Worse still, a panel discussion planned for after the film screening was clearly biased toward anti-vaxxers, including reporter Sharyl Attkisson, who is an unwavering supporter of Wakefield even in the face of the tsunami of evidence against him.

Even with De Niro’s possibly well-intentioned desires, airing this film wouldn’t invoke “a discussion.” It would’ve been a tacit (and, given the panel after, overt) approval of a group of people who ignore overwhelming scientific evidence at the very real risk of peril to public health. The anti-vaccination movement is a direct threat to children too young to be vaccinated—some of whom die from these diseases—the elderly, and the immunocompromised.

I love my family too, one of whom is immunocompromised. So to me, this is personal as well. That’s why my daughter, my wife, and I are fully vaccinated. We get our boosters on schedule, too.

So after all that, I’m very glad Tribeca decided to pull the film from the lineup. In doing so, De Niro said:

My intent in screening this film was to provide an opportunity for conversation around an issue that is deeply personal to me and my family. But after reviewing it over the past few days with the Tribeca Film Festival team and others from the scientific community, we do not believe it contributes to or furthers the discussion I had hoped for.

Precisely right. And kudos to him for saying so.
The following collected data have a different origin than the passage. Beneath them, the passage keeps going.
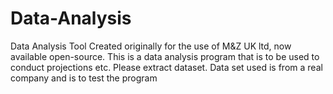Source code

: # Data-Analysis
Data Analysis Tool
Created originally for the use of M&Z UK ltd, now available open-source.
This is a data analysis program that is to be used to conduct projections etc.
Please extract dataset. Data set used is from a real company and is to test the program
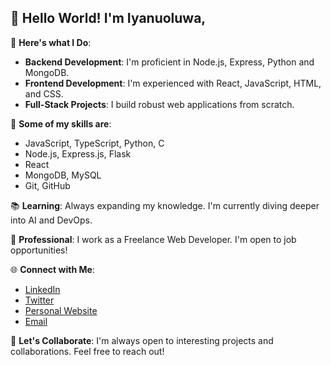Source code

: <!--
**Iyanu456/Iyanu456** is a ✨ _special_ ✨ repository because its `README.md` (this file) appears on your GitHub profile.

Here are some ideas to get you started:

- 🔭 I’m currently working on ...
- 🌱 I’m currently learning ...
- 👯 I’m looking to collaborate on ...
- 🤔 I’m looking for help with ...
- 💬 Ask me about ...
- 📫 How to reach me: ...
- 😄 Pronouns: ...
- ⚡ Fun fact: ...
-->

##  👋 Hello World! I'm Iyanuoluwa,

🚀 **Here's what I Do**:
- **Backend Development**: I'm proficient in Node.js, Express, Python and MongoDB.
- **Frontend Development**: I'm experienced with React, JavaScript, HTML, and CSS.
- **Full-Stack Projects**: I build robust web applications from scratch.

🌟 **Some of my skills are**:
- JavaScript, TypeScript, Python, C
- Node.js, Express.js, Flask
- React
- MongoDB, MySQL
- Git, GitHub

📚 **Learning**: Always expanding my knowledge. I'm currently diving deeper into AI and DevOps.

💼 **Professional**: I work as a Freelance Web Developer. I'm open to job opportunities!

🌐 **Connect with Me**:
- [LinkedIn](https://www.linkedin.com/in/iyanuoluwa-oyerinde)
- [Twitter](https://twitter.com/)
- [Personal Website](https://iyanu.vercel.app)
- [Email](https://gmailto:oyerindei13@gmail.com)

💬 **Let's Collaborate**: I'm always open to interesting projects and collaborations. Feel free to reach out!
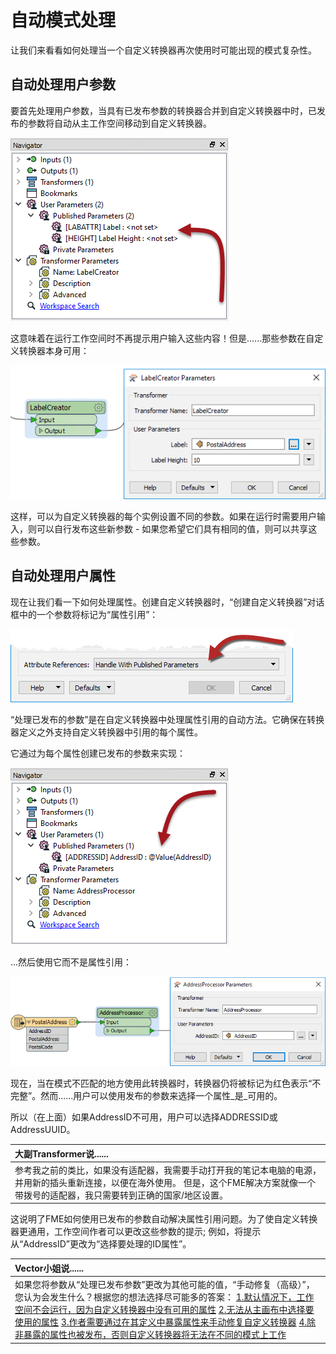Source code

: # 自动模式处理

让我们来看看如何处理当一个自定义转换器再次使用时可能出现的模式复杂性。

## 自动处理用户参数

要首先处理用户参数，当具有已发布参数的转换器合并到自定义转换器中时，已发布的参数将自动从主工作空间移动到自定义转换器。

[![](../../.gitbook/assets/img5.024.customtransformerrepublishedparameter.png)](https://github.com/safesoftware/FMETraining/blob/Desktop-Advanced-2018/DesktopAdvanced5CustomTransformers/Images/Img5.024.CustomTransformerRePublishedParameter.png)

这意味着在运行工作空间时不再提示用户输入这些内容！但是......那些参数在自定义转换器本身可用：

[![](../../.gitbook/assets/img5.025.customtransformerparameterincanvas.png)](https://github.com/safesoftware/FMETraining/blob/Desktop-Advanced-2018/DesktopAdvanced5CustomTransformers/Images/Img5.025.CustomTransformerParameterInCanvas.png)

这样，可以为自定义转换器的每个实例设置不同的参数。如果在运行时需要用户输入，则可以自行发布这些新参数 - 如果您希望它们具有相同的值，则可以共享这些参数。

## 自动处理用户属性

现在让我们看一下如何处理属性。创建自定义转换器时，“创建自定义转换器”对话框中的一个参数将标记为“属性引用”：

[![](../../.gitbook/assets/img5.026.customtransformerhandlewithoption.png)](https://github.com/safesoftware/FMETraining/blob/Desktop-Advanced-2018/DesktopAdvanced5CustomTransformers/Images/Img5.026.CustomTransformerHandleWithOption.png)

“处理已发布的参数”是在自定义转换器中处理属性引用的自动方法。它确保在转换器定义之外支持自定义转换器中引用的每个属性。

它通过为每个属性创建已发布的参数来实现：

[![](../../.gitbook/assets/img5.027.customtransformerattributereferenceparam.png)](https://github.com/safesoftware/FMETraining/blob/Desktop-Advanced-2018/DesktopAdvanced5CustomTransformers/Images/Img5.027.CustomTransformerAttributeReferenceParam.png)

...然后使用它而不是属性引用：

[![](../../.gitbook/assets/img5.028.customtransformerattributereferencecanvas.png)](https://github.com/safesoftware/FMETraining/blob/Desktop-Advanced-2018/DesktopAdvanced5CustomTransformers/Images/Img5.028.CustomTransformerAttributeReferenceCanvas.png)

现在，当在模式不匹配的地方使用此转换器时，转换器仍将被标记为红色表示“不完整”。然而......用户可以使用发布的参数来选择一个属性_是_可用的。

所以（在上面）如果AddressID不可用，用户可以选择ADDRESSID或AddressUUID。

|  大副Transformer说...... |
| :--- |
|  参考我之前的类比，如果没有适配器，我需要手动打开我的笔记本电脑的电源，并用新的插头重新连接，以便在海外使用。 但是，这个FME解决方案就像一个带拨号的适配器，我只需要转到正确的国家/地区设置。 |

这说明了FME如何使用已发布的参数自动解决属性引用问题。为了使自定义转换器更通用，工作空间作者可以更改这些参数的提示; 例如，将提示从“AddressID”更改为“选择要处理的ID属性”。

|  Vector小姐说...... |
| :--- |
|  如果您将参数从“处理已发布参数”更改为其他可能的值，“手动修复（高级）”，您认为会发生什么？根据您的想法选择尽可能多的答案：  [1.默认情况下，工作空间不会运行，因为自定义转换器中没有可用的属性](http://52.73.3.37/fmedatastreaming/Manual/QAResponse2017.fmw?chapter=13&question=4&answer=1&DestDataset_TEXTLINE=C%3A%5CFMEOutput%5CQAResponse.html) [2.无法从主画布中选择要使用的属性](http://52.73.3.37/fmedatastreaming/Manual/QAResponse2017.fmw?chapter=13&question=4&answer=2&DestDataset_TEXTLINE=C%3A%5CFMEOutput%5CQAResponse.html) [3.作者需要通过在其定义中暴露属性来手动修复自定义转换器](http://52.73.3.37/fmedatastreaming/Manual/QAResponse2017.fmw?chapter=13&question=4&answer=3&DestDataset_TEXTLINE=C%3A%5CFMEOutput%5CQAResponse.html) [4.除非暴露的属性也被发布，否则自定义转换器将无法在不同的模式上工作](http://52.73.3.37/fmedatastreaming/Manual/QAResponse2017.fmw?chapter=13&question=4&answer=4&DestDataset_TEXTLINE=C%3A%5CFMEOutput%5CQAResponse.html) |

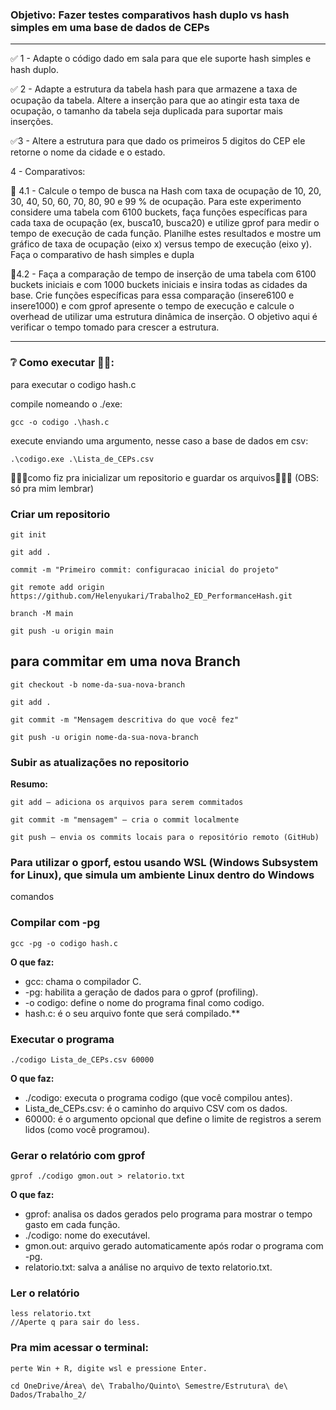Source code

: ###  Objetivo:  Fazer testes comparativos hash duplo vs hash simples em uma base de dados de CEPs
---
✅ 1 - Adapte o código dado em sala para que ele suporte hash simples e hash duplo.

✅ 2 - Adapte a estrutura da tabela hash para que armazene a taxa de ocupação da tabela. Altere a inserção para que ao atingir esta taxa de ocupação, o tamanho da tabela seja duplicada para suportar mais inserções. 

✅3 - Altere a estrutura para que dado os primeiros 5 digitos do CEP ele retorne o nome da cidade e o estado.

4 - Comparativos:

🔄 4.1 - Calcule o tempo de busca na Hash com taxa de ocupação de 10, 20, 30, 40, 50, 60, 70, 80, 90 e 99 % de ocupação.  Para este experimento considere uma tabela com 6100 buckets, faça funções específicas para cada taxa de ocupação (ex, busca10, busca20) e utilize gprof para medir o tempo de execução de cada função. Planilhe estes resultados e mostre um gráfico de taxa de ocupação (eixo x) versus tempo de execução (eixo y). Faça o comparativo de hash simples e dupla

 🔄4.2  - Faça a comparação de tempo de inserção de uma tabela com 6100 buckets iniciais  e com 1000 buckets iniciais e insira todas as cidades da base. Crie funções específicas para essa comparação (insere6100 e insere1000) e  com gprof apresente o tempo de execução e calcule o overhead de utilizar uma estrutura dinâmica de inserção. O objetivo aqui é verificar o tempo tomado para crescer a estrutura.

---


### ❔ Como executar  👩‍💻:

para executar o codigo hash.c


compile nomeando o ./exe:

    gcc -o codigo .\hash.c 


execute enviando uma argumento, nesse caso a base de dados em csv:

    .\codigo.exe .\Lista_de_CEPs.csv

 🐙🐙🐙como fiz pra inicializar um repositorio e guardar os arquivos🐙🐙🐙 (OBS: só pra mim lembrar)

 ### Criar um repositorio 
    git init

    git add .

    commit -m "Primeiro commit: configuracao inicial do projeto"

    git remote add origin https://github.com/Helenyukari/Trabalho2_ED_PerformanceHash.git

    branch -M main
    
    git push -u origin main

  ## para commitar em uma nova Branch

    git checkout -b nome-da-sua-nova-branch

    git add .

    git commit -m "Mensagem descritiva do que você fez"

    git push -u origin nome-da-sua-nova-branch

  ### Subir as atualizações no repositorio

  **Resumo:**

    git add — adiciona os arquivos para serem commitados

    git commit -m "mensagem" — cria o commit localmente

    git push — envia os commits locais para o repositório remoto (GitHub)



### Para utilizar o **gporf**, estou usando WSL (Windows Subsystem for Linux), que simula um ambiente Linux dentro do Windows

comandos

### Compilar com -pg

    gcc -pg -o codigo hash.c

  **O que faz:**
  * gcc: chama o compilador C.
  * -pg: habilita a geração de dados para o gprof (profiling).
  * -o codigo: define o nome do programa final como codigo.
  * hash.c: é o seu arquivo fonte que será compilado.**



### Executar o programa

    ./codigo Lista_de_CEPs.csv 60000

   **O que faz:**

  * ./codigo: executa o programa codigo (que você compilou antes).
  * Lista_de_CEPs.csv: é o caminho do arquivo CSV com os dados.
  * 60000: é o argumento opcional que define o limite de registros a serem lidos (como você programou).
  
### Gerar o relatório com gprof 

    gprof ./codigo gmon.out > relatorio.txt

  **O que faz:**

  * gprof: analisa os dados gerados pelo programa para mostrar o tempo gasto em cada função.
  * ./codigo: nome do executável.
  * gmon.out: arquivo gerado automaticamente após rodar o programa com -pg.
  * relatorio.txt: salva a análise no arquivo de texto relatorio.txt.

### Ler o relatório

    less relatorio.txt
    //Aperte q para sair do less.
    

### Pra mim acessar o terminal:

    perte Win + R, digite wsl e pressione Enter.

    cd OneDrive/Área\ de\ Trabalho/Quinto\ Semestre/Estrutura\ de\ Dados/Trabalho_2/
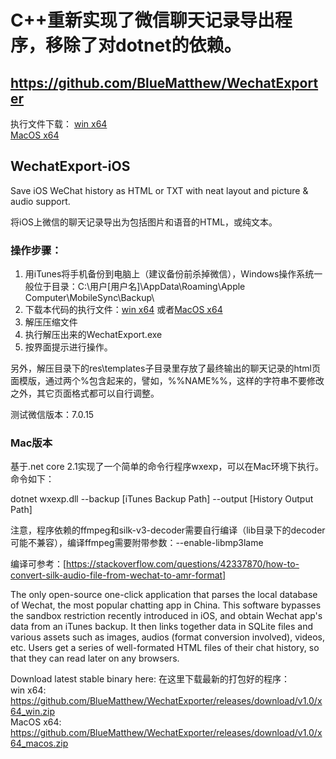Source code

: # C++重新实现了微信聊天记录导出程序，移除了对dotnet的依赖。
## https://github.com/BlueMatthew/WechatExporter
执行文件下载：
[win x64](https://github.com/BlueMatthew/WechatExporter/releases/download/v1.0/x64_win.zip)  
[MacOS x64](https://github.com/BlueMatthew/WechatExporter/releases/download/v1.0/x64_macos.zip)

  
  
## WechatExport-iOS
Save iOS WeChat history as HTML or TXT with neat layout and picture &amp; audio support.

将iOS上微信的聊天记录导出为包括图片和语音的HTML，或纯文本。

### 操作步骤：
1. 用iTunes将手机备份到电脑上（建议备份前杀掉微信），Windows操作系统一般位于目录：C:\用户\[用户名]\AppData\Roaming\Apple Computer\MobileSync\Backup\
2. 下载本代码的执行文件：[win x64](https://github.com/BlueMatthew/WechatExporter/releases/download/v1.0/x64_win.zip) 或者[MacOS x64](https://github.com/BlueMatthew/WechatExporter/releases/download/v1.0/x64_macos.zip)
3. 解压压缩文件
4. 执行解压出来的WechatExport.exe 
5. 按界面提示进行操作。

另外，解压目录下的res\templates子目录里存放了最终输出的聊天记录的html页面模版，通过两个%包含起来的，譬如，%%NAME%%，这样的字符串不要修改之外，其它页面格式都可以自行调整。

测试微信版本：7.0.15

### Mac版本
基于.net core 2.1实现了一个简单的命令行程序wxexp，可以在Mac环境下执行。命令如下：

dotnet wxexp.dll --backup \[iTunes Backup Path] --output \[History Output Path]

注意，程序依赖的ffmpeg和silk-v3-decoder需要自行编译（lib目录下的decoder可能不兼容），编译ffmpeg需要附带参数：--enable-libmp3lame

编译可参考：[https://stackoverflow.com/questions/42337870/how-to-convert-silk-audio-file-from-wechat-to-amr-format]

The only open-source one-click application that parses the local database of Wechat, the most popular chatting app in China. This software bypasses the sandbox restriction recently introduced in iOS, and obtain Wechat app's data from an iTunes backup. It then links together data in SQLite files and various assets such as images, audios (format conversion involved), videos, etc. Users get a series of well-formated HTML files of their chat history, so that they can read later on any browsers.

Download latest stable binary here: 在这里下载最新的打包好的程序：  
win x64: https://github.com/BlueMatthew/WechatExporter/releases/download/v1.0/x64_win.zip  
MacOS x64: https://github.com/BlueMatthew/WechatExporter/releases/download/v1.0/x64_macos.zip
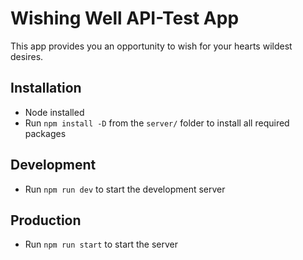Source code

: # Wishing Well API-Test App

This app provides you an opportunity to wish for your hearts wildest desires.

## Installation
- Node installed
- Run `npm install -D` from the `server/` folder to install all required packages

## Development
- Run `npm run dev` to start the development server

## Production
- Run `npm run start` to start the server
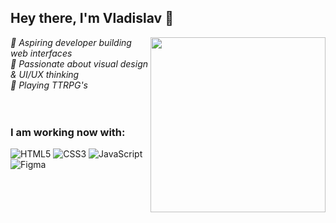 <h2> Hey there, I'm Vladislav 👋</h2>
<img align='right' src="https://media1.giphy.com/media/v1.Y2lkPTc5MGI3NjExaDhpMTRydWRldHp3ZnU1am43eGh5Z3U0bmtlZnY1dG16c3I0eWdhNSZlcD12MV9pbnRlcm5hbF9naWZfYnlfaWQmY3Q9cw/WcYnTzdrjQphdu33xs/giphy.gif" width="280">
<p>
  <em>
    🚀 Aspiring developer building web interfaces  </br>
    🎨 Passionate about visual design & UI/UX thinking </br>
    🎲 Playing TTRPG's </br>
  </em>
  </br>
  </br>
  
  <h3> I am working now with: </h3>

![HTML5](https://img.shields.io/badge/HTML5-E34F26?style=for-the-badge&logo=html5&logoColor=fff)
![CSS3](https://img.shields.io/badge/CSS3-1572B6?style=for-the-badge&logo=css3&logoColor=fff)
![JavaScript](https://img.shields.io/badge/JavaScript-F7DF1E?style=for-the-badge&logo=javascript&logoColor=000)
![Figma](https://img.shields.io/badge/Figma-F24E1E?style=for-the-badge&logo=figma&logoColor=fff)
</p>

<!--
**etzhmk/etzhmk** is a ✨ _special_ ✨ repository because its `README.md` (this file) appears on your GitHub profile.

Here are some ideas to get you started:

- 🔭 I’m currently working on ...
- 🌱 I’m currently learning ...
- 👯 I’m looking to collaborate on ...
- 🤔 I’m looking for help with ...
- 💬 Ask me about ...
- 📫 How to reach me: ...
- 😄 Pronouns: ...
- ⚡ Fun fact: ...
-->

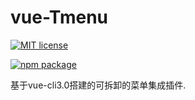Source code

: # vue-Tmenu
[![MIT license](https://img.shields.io/dub/l/vibe-d.svg)](https://github.com/t496971418/vue-Tmenu/blob/master/LICENSE)

[![npm package](https://img.shields.io/npm/v/vue-tmenu/next.svg?style=flat-square)](https://www.npmjs.com/package/vue-tmenu)

基于vue-cli3.0搭建的可拆卸的菜单集成插件.
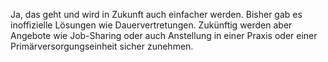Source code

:Ja, das geht und wird in Zukunft auch einfacher werden. Bisher gab es inoffizielle Lösungen wie Dauervertretungen. Zukünftig werden aber Angebote wie Job-Sharing oder auch Anstellung in einer Praxis oder einer Primärversorgungseinheit sicher zunehmen.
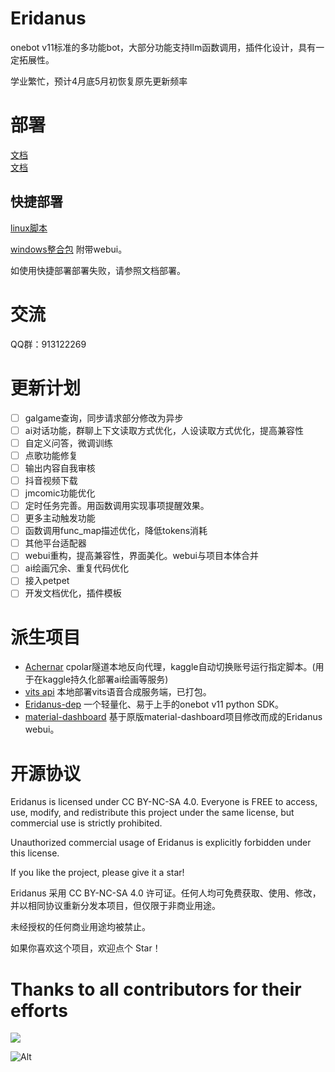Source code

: 
# Eridanus
onebot v11标准的多功能bot，大部分功能支持llm函数调用，插件化设计，具有一定拓展性。

学业繁忙，预计4月底5月初恢复原先更新频率

# 部署
[文档](https://eridanus.netlify.app)    
[文档](https://eridanus-doc.netlify.app/)


## 快捷部署
[linux脚本](https://gitee.com/laixi_lingdun/eridanus_deploy)

[windows整合包](https://github.com/avilliai/Eridanus/releases) 附带webui。

如使用快捷部署部署失败，请参照文档部署。
# 交流
QQ群：913122269
# 更新计划
- [ ] galgame查询，同步请求部分修改为异步
- [ ] ai对话功能，群聊上下文读取方式优化，人设读取方式优化，提高兼容性
- [ ] 自定义问答，微调训练
- [ ] 点歌功能修复
- [ ] 输出内容自我审核
- [ ] 抖音视频下载
- [ ] jmcomic功能优化
- [ ] 定时任务完善。用函数调用实现事项提醒效果。
- [ ] 更多主动触发功能
- [ ] 函数调用func_map描述优化，降低tokens消耗
- [ ] 其他平台适配器
- [ ] webui重构，提高兼容性，界面美化。webui与项目本体合并
- [ ] ai绘画冗余、重复代码优化
- [ ] 接入petpet
- [ ] 开发文档优化，插件模板
# 派生项目
- [Achernar](https://github.com/avilliai/Achernar) cpolar隧道本地反向代理，kaggle自动切换账号运行指定脚本。(用于在kaggle持久化部署ai绘画等服务)
- [vits api](https://github.com/avilliai/vits_api) 本地部署vits语音合成服务端，已打包。
- [Eridanus-dep](https://github.com/avilliai/eridanus-dep) 一个轻量化、易于上手的onebot v11 python SDK。
- [material-dashboard](https://github.com/avilliai/material-dashboard) 基于原版material-dashboard项目修改而成的Eridanus webui。
# 开源协议
Eridanus is licensed under CC BY-NC-SA 4.0. Everyone is FREE to access, use, modify, and redistribute this project under the same license, but commercial use is strictly prohibited.

Unauthorized commercial usage of Eridanus is explicitly forbidden under this license.

If you like the project, please give it a star!

Eridanus 采用 CC BY-NC-SA 4.0 许可证。任何人均可免费获取、使用、修改，并以相同协议重新分发本项目，但仅限于非商业用途。

未经授权的任何商业用途均被禁止。

如果你喜欢这个项目，欢迎点个 Star！
# Thanks to all contributors for their efforts

<a href="https://github.com/avilliai/Eridanus/graphs/contributors" target="_blank">
  <img src="https://contrib.rocks/image?repo=avilliai/Eridanus" />
</a>

![Alt](https://repobeats.axiom.co/api/embed/2e669d8cf896cdd4259d7810df2f07fbfa5fe0df.svg "Repobeats analytics image")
(Note: I wrote the first draft of this article before Tribeca decided to pull the film, and most of the original article remains intact; I’ll note that De Niro says essentially what I did: This discussion about vaccines and autism is over.)

I’m sure the anti-vaxxers will moan and wail over free speech—they always do when someone decides not to air their nonsense—but it’s not a free speech issue at all. First, Tribeca is not the United States government, so the First Amendment doesn’t apply. They have full discretion over the films they choose. Second, the anti-vaxxers still have the ability to spread their message on social media and on the usual websites and TV shows, as dangerous as this is.

So we must remain vigilant. Anti-vaxxers buy space on billboards, they get airlines to air puff piece interviews on the in-flight TV (one that was eventually pulled as well), they get on TV talk shows (Katie Couric apologized for that, sort of). Their view is sympathetic: They want to help people, they have families they want to protect, they are mothers and fathers. But the bottom line is they’re wrong, and what they’re saying is dangerous.

I’m very happy Tribeca reconsidered this. They’ve done the right thing. Good on them.